Autor / Redakteur: Markus Wenning / Dipl.-Betriebswirt (FH) Bernd Maienschein |

Etwa 45 Mio. Euro hat der Nutzfahrzeugteile-Großhändler Winkler in den Bau eines dritten Zentrallagers investiert. Die neue Logistikimmobilie in Himberg nahe Wien, deren Planung und Umsetzung der SAP-EWM-Generalunternehmer IGZ verantwortete, dient primär der Belieferung der osteuropäischen Märkte und wird die Winkler-Standorte Kassel und Ulm entlasten. Die erforderliche Leistung der Anlage ist über ein optimales Zusammenwirken von Mechanik, SPS und SAP-EWM-Standardsoftware sichergestellt.

Anbieter zum Thema

Kommissionierung direkt aus dem AKL mit SAP EWM.
Kommissionierung direkt aus dem AKL mit SAP EWM.
(Bild: IGZ)

Im Verlauf ihrer mehr als 100-jährigen Geschichte hat sich die Christian Winkler GmbH & Co. KG zu einem international agierenden Großhändler für Nutzfahrzeug-Ersatzteile entwickelt. Das mittelständische Familienunternehmen, das im Jahr 2017 einen Umsatz von rund 405 Mio. Euro erwirtschaftete, betreibt 42 Standorte und beschäftigt mehr als 1600 Mitarbeiter. Hauptsitz ist Stuttgart, weitere Werke sind in Österreich, der Schweiz, Polen, Tschechien, Lettland und der Slowakei angesiedelt. Dank dieses europaweiten Netzes gilt Winkler als ideale Anlaufstelle für Nutzfahrzeughalter, Omnibusunternehmen, Agrarbetriebe, Werkstätten sowie weitere Handelspartner.

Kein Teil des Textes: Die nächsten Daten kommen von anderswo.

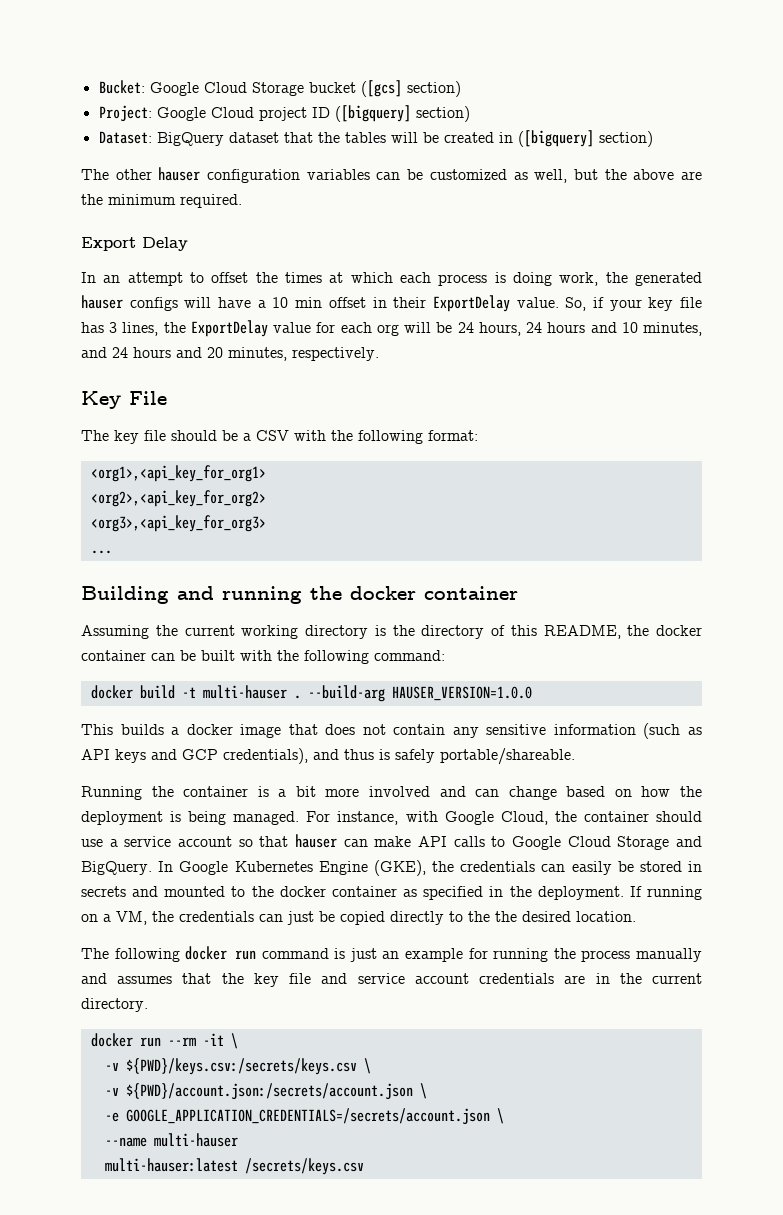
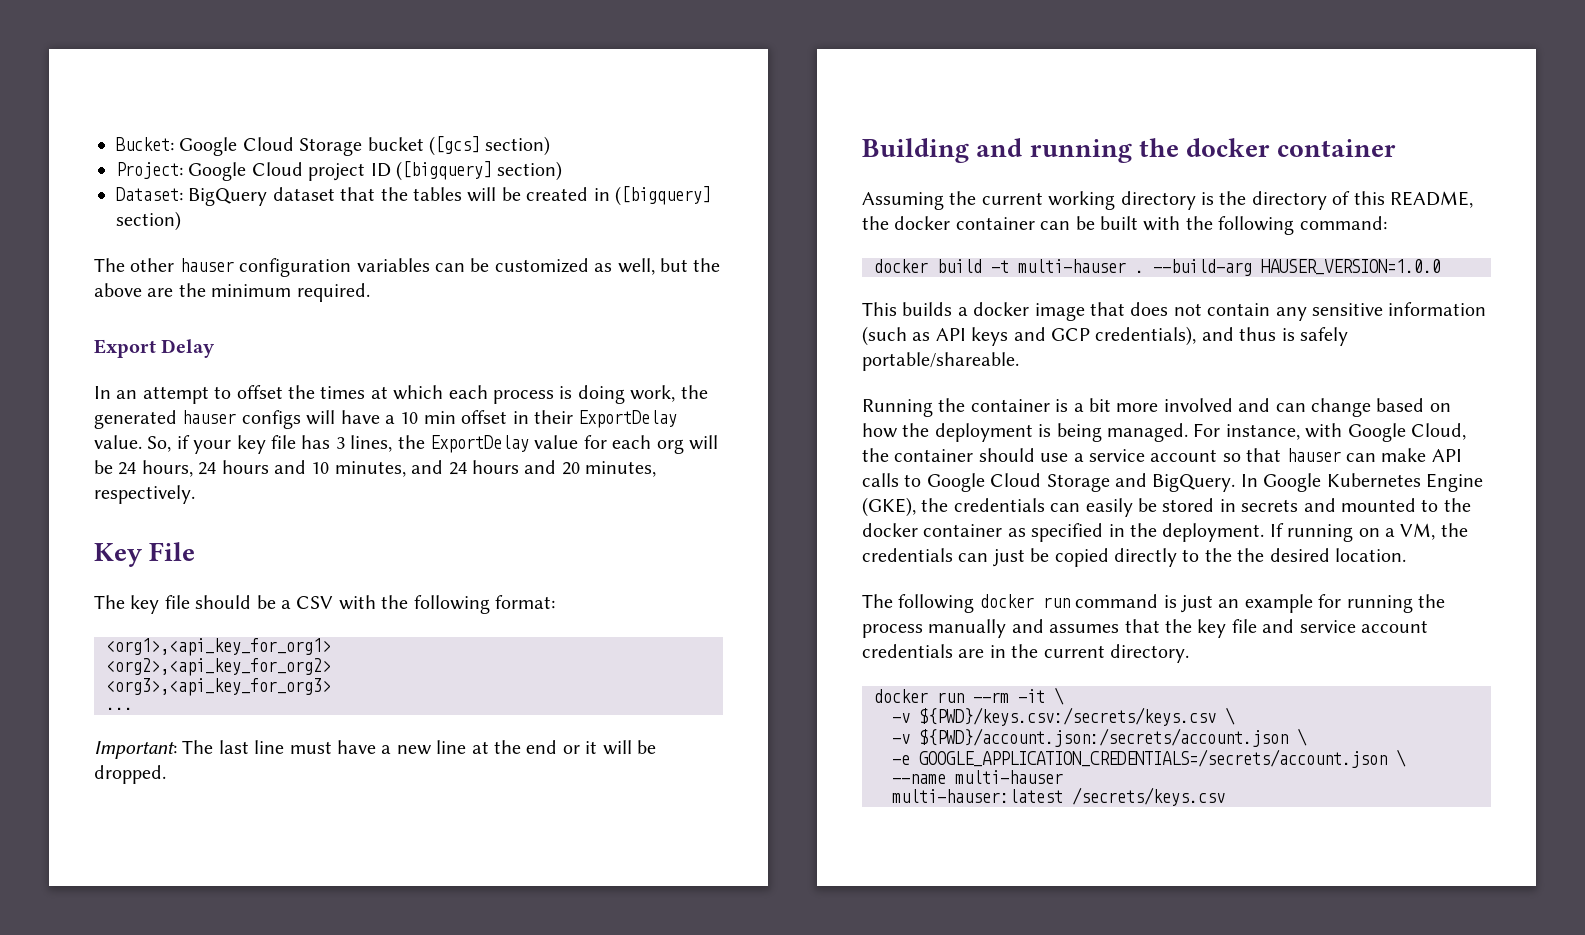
(112, 552) none -> [94,740,656,759] [94,765,166,784] // Important: The last line must have a new line at the end or it will be dropped.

Die benötigten Ersatzteile werden aktuell an den Logistikstandorten Ulm und Kassel bevorratet. Dort steht auf insgesamt circa 65.000 m² Fläche ein über 200.000 Teile umfassendes Vollsortiment an Komponenten für Anhänger, Auflieger, Omnibusse, Transporter, Gabelstapler und Landmaschinen zur Distribution bereit. Ein drittes Zentrallager entstand jüngst unter Federführung des SAP-EWM-Generalunternehmers IGZ in Himberg bei Wien. Die Produktivsetzung fand erst für die manuellen Bereiche und dann für die automatisierten Lagerbereiche statt.

Neues Logistikzentrum verkürzt Lieferungen Richtung Osteuropa

Das in Himberg zur Verfügung stehende Gelände umfasst eine Fläche von 100.000 m², auf der in einem ersten Bauabschnitt ein neues, 50.000 m² umfassendes Gebäude mit verschiedenen Lagerbereichen sowie integrierter Behälter- und Palettenfördertechnik entstanden ist. Die installierten Lagerkapazitäten verteilen sich auf ein vollautomatisches Hochregallager, ein ebenfalls automatisiert betriebenes Kleinteilelager, konventionelle Palettenregale und ein Gefahrstofflager. Im Behälterlager wird bis zu vierfach tief eingelagert, sodass sich hier eine Gesamtkapazität von maximal 112.560 Behältern ergibt. Angegliedert ist zudem ein Abholmarkt für Ersatzteile, welche von Direktabholern ad hoc benötigt werden.

Bildergalerie

„Mit dem zusätzlichen Zentrallager wollen wir die Lieferwege zu unseren osteuropäischen Standorten verkürzen, um so unsere Kunden vor Ort noch schneller und flexibler beliefern zu können“, erklärt Rüdiger Hahn, Vorsitzender der Geschäftsführung der Winkler-Unternehmensgruppe. Von Himberg aus werden zukünftig neben dem österreichischen und schweizerischen Markt Abnehmer auch in Tschechien, Polen, Lettland und der Slowakei sowie weltweit die Kunden der Exporttochter Truck and Trailer Parts beliefert. „Letztlich ist die Anlage Ausdruck unserer strategischen Entscheidung, einen verkehrsgünstig gelegenen, leistungsstarken zentralen Verteilhub für Mittel- und Osteuropa in das breitgefächerte Winkler-Netzwerk zu integrieren“, berichtet Hahn weiter.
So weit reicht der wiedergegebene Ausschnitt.